Für das Anne Frank Zentrum,
welches Rechtsextremismus und Antisemitismus entschieden entgegentritt und sich
zudem für eine vielfältige Gesellschaft einsetzt, ist eine Gruppe junger
Menschen tätig, die verantwortlich für die Verwirklichung von Bildungsprogrammen
ist. Die Organisation bietet ihnen ein breites Angebot an Fortbildungen und
Workshops. In diesem Jahr wurde für sie
eine Exkursion nach Breslau organisiert, welche ihnen ermöglichte, die Stadt
und ihre Geschichte kennenzulernen und Erfahrungen, unter anderem im Bereich
politischer Geschichtsbildung, auszutauschen.
Vom 9. bis 12. Mai diskutierten
15 Teilnehmer aus Deutschland und fünf Teilnehmer aus Polen über Probleme in
der Geschichtserziehung. Erstere sind vor allem in der Kinderbetreuung in
Einrichtungen wie der Gedenkstätte Sachsenhausen beschäftigt, letztere sind
Mitarbeiter von Nichtregierungsorganisationen in Breslau und engagieren sich in
Projekten zur Förderung von Toleranz und Demokratie.
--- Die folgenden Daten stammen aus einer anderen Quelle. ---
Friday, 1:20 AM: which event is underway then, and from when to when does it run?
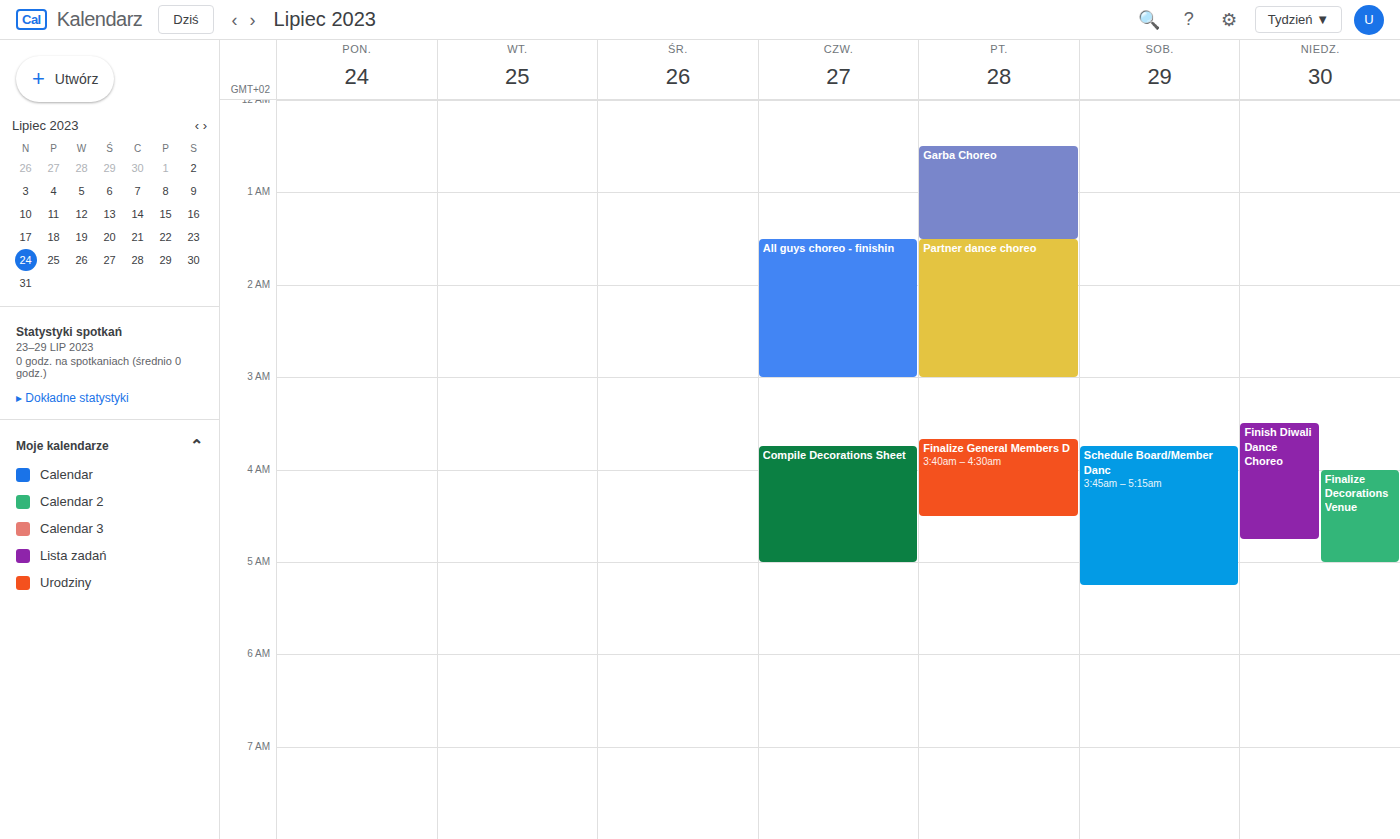
"Garba Choreo", 12:30 AM to 1:30 AMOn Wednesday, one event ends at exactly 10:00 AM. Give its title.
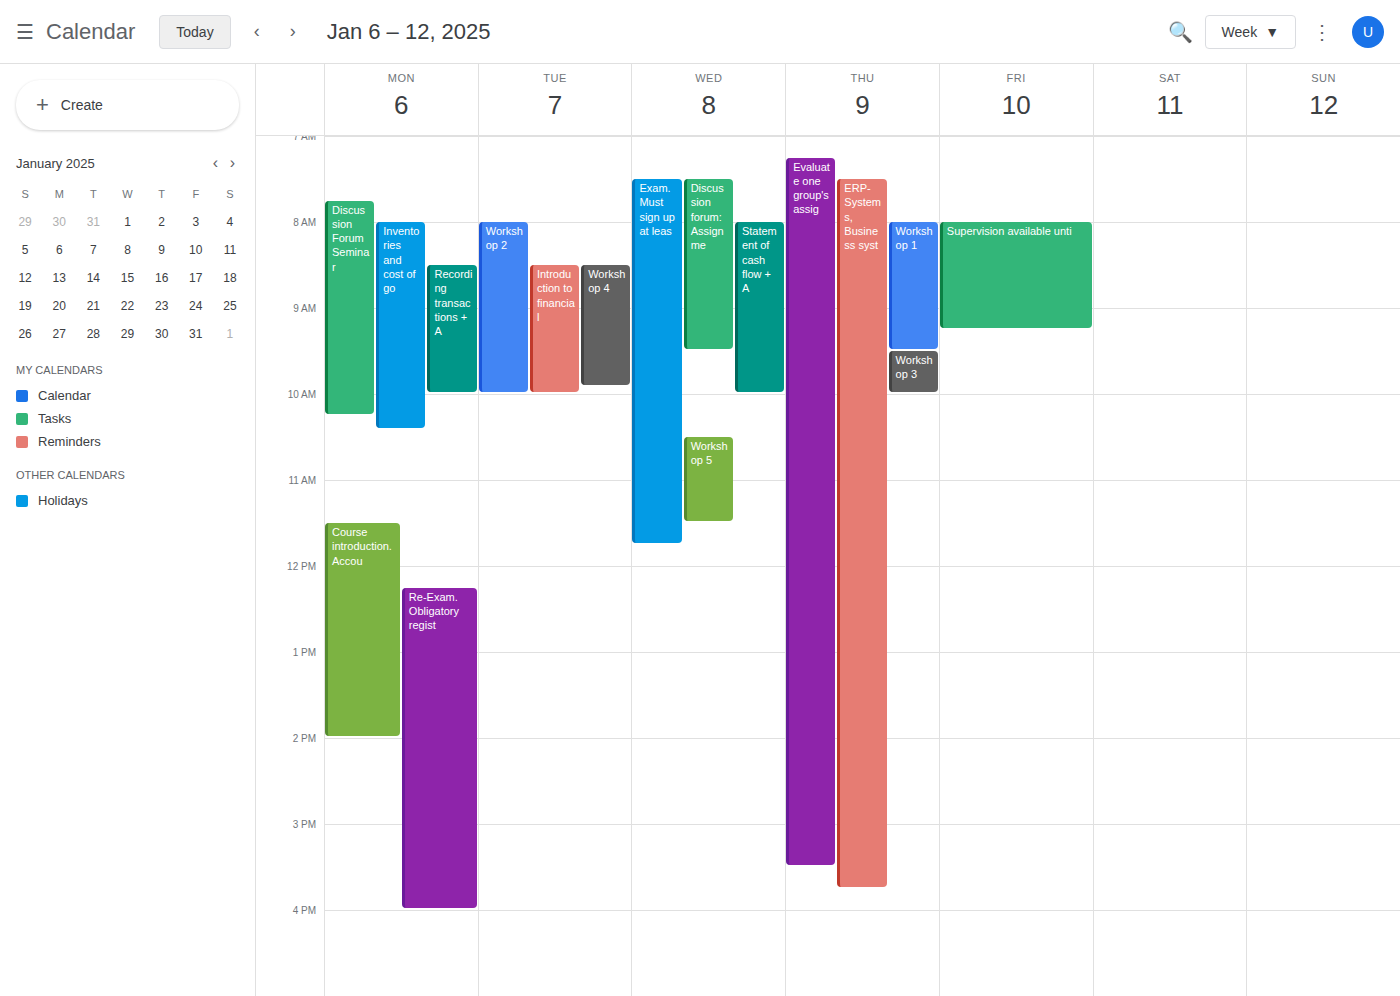
"Statement of cash flow + A"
Am Freitag hatten die Teilnehmer
die Möglichkeit mit Krystyna Nowak, einer Überlebenden des Holocausts, und mit
Barbara Pędzich von der Bente Kahan Stiftung zu sprechen. Diese Stiftung wurde
ins Leben gerufen, um die Synagoge zum Weißen Storch zu sanieren und dort ein
Zentrum jüdischer Kultur und Bildung zu schaffen, das sich zur Aufgabe gemacht
hat, die 800-jährige Geschichte der Juden in Niederschlesien zu erhalten. Die
Teilnehmenden konnten außerdem die Synagoge und den alten jüdischen Friedhof
besichtigen.
Der aus Breslau stammende Franz
Michalski, dessen Geschichte in der Gedenkstätte „Stille Helden” in Berlin
vorgestellt wird, zeigte den Teilnehmern am Sonntag Orte seiner Kindheit in
Breslau.
Am Samstag stand ein Ausflug nach
Rogoźnica auf dem Programm. Es regnete ununterbrochen ohne Aussicht auf
Besserung.
Während des Zweiten Weltkriegs
befand sich in Rogoźnica das Konzentrationslager Groß-Rosen. Auf dem Weg
dorthin fährt man an zahlreichen Graniterzeugnissen und Steinmetzbetrieben
vorbei. In Rogoźnica gibt es Granitvorkommen und früher wurde dort in großen
Mengen Granit abgebaut. Zu dieser Arbeit im Steinbruch wurden ab 1940 Menschen
in das Lager gebracht. Heute befindet sich auf dem Gelände ein Museum, durch
das eine Historikerin die Teilnehmenden führte.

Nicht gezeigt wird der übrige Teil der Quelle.